October 24th, 2020 Andrew Chang

Dr Andrew Chang chats to Dr Diane Tay about teeth or dental injury in children and teens and what to do This is a podcast for every parent. It is also one which every parent hopes does not happen to their child but should know what to do when it happens. As parents of kids ourselves, we cover topics of teeth trauma in toddlers, children and teenagers.  Questions we cover are: What simple first aid measures can be done? Which types of teeth trauma need to be seen by a dentist soon and which can wait. Other highlights are below:

It is easy to be stressed/anxious when a dental injury occurs. It is sometimes hard to know what to do as dental injury happens suddenly and it can be difficult to assess what is going on in your child's mouth especially if they are distressed too. First thing (overview):
1) Try to stay calm and assess your child. Remove them from any surrounding, potential danger (if present).

2) Check your child is conscious and ensure your child has not sustained any other head or major injuries.

3) Check your child's face and mouth.

4) Control bleeding if present.

5) If comfortable or possible, assess the injuries to the gums or teeth as best as you can.

6) Determine if your child needs to be taken to hospital, local doctor or dentist.

Assuming no other major head or body injuries, here are some important things to check in the mouth:

1) Which teeth are loose, displaced (pushed out of position) or fractured. If the fracture is present, can you locate the fragment-Is this a baby or adult tooth?-Management will depend on the above and how severe the injury is
2) Are there are any laceration/cuts in the gum or mouth

3) Can you child still bite together (check the occlusion)

4) Can you child eat and drink after the accident. What was the last time he/she ate and drank?

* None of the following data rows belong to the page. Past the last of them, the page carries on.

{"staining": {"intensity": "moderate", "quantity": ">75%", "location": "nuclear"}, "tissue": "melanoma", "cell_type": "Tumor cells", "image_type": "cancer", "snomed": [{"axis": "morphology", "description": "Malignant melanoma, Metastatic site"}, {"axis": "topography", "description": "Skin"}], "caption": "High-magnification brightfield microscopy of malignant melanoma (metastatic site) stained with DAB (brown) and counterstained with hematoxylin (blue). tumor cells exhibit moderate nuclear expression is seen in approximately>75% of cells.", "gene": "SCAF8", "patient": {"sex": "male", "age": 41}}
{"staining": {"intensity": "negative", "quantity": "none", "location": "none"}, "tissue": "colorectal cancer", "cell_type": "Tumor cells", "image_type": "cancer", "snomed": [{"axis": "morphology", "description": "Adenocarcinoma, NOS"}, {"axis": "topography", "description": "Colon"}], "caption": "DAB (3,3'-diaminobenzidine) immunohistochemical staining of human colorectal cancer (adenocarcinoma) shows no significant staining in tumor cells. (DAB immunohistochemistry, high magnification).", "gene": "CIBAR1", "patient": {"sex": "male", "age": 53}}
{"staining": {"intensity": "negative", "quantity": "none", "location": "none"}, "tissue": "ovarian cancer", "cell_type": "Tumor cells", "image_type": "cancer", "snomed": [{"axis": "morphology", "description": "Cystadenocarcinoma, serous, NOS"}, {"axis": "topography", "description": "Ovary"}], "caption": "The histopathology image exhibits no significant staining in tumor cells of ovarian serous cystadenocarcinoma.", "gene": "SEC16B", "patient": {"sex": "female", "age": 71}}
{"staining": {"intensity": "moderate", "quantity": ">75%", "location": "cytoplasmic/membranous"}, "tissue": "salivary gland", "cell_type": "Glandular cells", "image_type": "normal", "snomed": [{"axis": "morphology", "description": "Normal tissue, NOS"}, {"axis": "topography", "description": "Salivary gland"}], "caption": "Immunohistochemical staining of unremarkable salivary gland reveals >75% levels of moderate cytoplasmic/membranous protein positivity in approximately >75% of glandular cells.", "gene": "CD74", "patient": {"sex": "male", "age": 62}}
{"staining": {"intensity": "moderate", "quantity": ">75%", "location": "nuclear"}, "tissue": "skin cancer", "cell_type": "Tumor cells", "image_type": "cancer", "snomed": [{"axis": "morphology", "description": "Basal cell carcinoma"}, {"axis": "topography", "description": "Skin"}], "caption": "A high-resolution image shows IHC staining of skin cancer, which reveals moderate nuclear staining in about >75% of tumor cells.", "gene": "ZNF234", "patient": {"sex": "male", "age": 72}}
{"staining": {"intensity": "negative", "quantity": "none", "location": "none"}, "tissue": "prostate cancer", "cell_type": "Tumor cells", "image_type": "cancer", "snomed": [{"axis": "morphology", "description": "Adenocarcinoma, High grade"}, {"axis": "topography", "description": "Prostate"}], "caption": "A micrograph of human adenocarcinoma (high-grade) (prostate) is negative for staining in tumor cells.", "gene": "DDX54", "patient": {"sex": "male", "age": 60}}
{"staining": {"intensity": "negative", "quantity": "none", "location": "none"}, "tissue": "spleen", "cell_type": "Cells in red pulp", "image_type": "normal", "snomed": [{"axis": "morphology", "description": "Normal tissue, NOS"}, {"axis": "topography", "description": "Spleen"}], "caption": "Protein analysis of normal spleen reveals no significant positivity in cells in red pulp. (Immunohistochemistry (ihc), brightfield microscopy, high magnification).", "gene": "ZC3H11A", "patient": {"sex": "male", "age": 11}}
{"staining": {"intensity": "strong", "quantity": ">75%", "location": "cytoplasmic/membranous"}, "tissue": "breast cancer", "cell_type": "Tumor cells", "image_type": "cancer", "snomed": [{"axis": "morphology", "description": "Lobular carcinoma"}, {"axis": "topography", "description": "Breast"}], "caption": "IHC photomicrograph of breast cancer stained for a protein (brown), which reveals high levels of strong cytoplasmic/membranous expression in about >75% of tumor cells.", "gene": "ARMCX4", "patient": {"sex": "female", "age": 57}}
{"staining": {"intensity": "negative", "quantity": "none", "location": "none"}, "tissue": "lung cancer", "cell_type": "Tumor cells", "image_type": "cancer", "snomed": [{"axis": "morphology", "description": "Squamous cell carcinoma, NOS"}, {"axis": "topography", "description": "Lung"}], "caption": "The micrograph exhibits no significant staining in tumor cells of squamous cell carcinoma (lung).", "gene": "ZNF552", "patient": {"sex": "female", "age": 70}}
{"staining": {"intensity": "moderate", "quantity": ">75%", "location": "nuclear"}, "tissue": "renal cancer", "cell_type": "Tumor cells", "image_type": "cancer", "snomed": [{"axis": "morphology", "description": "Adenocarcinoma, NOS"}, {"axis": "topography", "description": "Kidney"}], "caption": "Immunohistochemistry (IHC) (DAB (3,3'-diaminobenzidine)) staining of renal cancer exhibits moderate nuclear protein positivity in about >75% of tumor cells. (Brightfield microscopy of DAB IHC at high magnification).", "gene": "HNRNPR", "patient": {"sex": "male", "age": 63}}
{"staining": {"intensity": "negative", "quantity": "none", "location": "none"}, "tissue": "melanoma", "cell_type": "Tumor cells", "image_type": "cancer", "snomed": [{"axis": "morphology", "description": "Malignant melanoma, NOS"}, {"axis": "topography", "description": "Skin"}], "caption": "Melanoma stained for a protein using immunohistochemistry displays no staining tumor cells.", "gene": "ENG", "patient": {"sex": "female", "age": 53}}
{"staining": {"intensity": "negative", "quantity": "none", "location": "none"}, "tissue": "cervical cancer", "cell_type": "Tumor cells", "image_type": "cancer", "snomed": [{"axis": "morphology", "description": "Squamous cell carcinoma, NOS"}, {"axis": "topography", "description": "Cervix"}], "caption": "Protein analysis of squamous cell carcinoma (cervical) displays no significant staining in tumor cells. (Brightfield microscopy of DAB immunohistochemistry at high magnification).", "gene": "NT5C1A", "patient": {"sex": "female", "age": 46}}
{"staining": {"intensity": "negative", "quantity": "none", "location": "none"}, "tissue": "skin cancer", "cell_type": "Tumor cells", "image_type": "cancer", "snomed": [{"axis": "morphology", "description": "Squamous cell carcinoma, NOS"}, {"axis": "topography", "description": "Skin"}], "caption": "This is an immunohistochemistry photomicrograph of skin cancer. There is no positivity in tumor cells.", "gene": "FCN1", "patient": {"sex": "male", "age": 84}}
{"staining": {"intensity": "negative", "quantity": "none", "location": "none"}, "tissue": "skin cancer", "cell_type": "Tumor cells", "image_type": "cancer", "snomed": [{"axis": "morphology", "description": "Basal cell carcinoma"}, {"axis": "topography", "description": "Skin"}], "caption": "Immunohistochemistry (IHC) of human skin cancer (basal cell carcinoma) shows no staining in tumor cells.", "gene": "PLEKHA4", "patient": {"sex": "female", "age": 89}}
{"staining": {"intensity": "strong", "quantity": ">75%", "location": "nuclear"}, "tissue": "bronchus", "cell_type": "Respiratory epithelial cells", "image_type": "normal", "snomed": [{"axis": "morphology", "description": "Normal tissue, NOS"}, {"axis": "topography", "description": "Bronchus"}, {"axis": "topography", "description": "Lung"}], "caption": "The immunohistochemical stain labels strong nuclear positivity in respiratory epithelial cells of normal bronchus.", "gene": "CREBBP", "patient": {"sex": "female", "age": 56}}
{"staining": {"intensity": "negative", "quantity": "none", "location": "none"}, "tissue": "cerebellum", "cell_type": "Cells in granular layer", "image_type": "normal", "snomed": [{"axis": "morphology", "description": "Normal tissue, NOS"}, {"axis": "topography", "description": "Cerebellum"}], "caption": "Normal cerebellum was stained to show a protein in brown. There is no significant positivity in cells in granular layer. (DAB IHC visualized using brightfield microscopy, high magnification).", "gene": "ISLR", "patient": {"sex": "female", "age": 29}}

5) Has the child been settled?

Some common and more important type injuries are:

1) Avulsions (teeth completely loss)
-If it is a baby tooth, do not put it back. Wash it/keep or otherwise throw it away. This is to reduce risk of damage to developing permanent teeth-If it is an adult tooth, we will need to wash the roots with milk or salt water and replant the tooth into the socket as quickly as possible. See a dentist to splint the tooth.
-Dental injury will often require long term regular follow up with your dentist.

2) Fracture- check for a pink pulp exposure and if so, present to the hospital within 24-48 hours.
3) Luxation injuries (this is where the tooth is pushed inwards, outwards or sideways) will depend on the tooth mobility, degree of displacment and if they are affecting the child eating/drinking.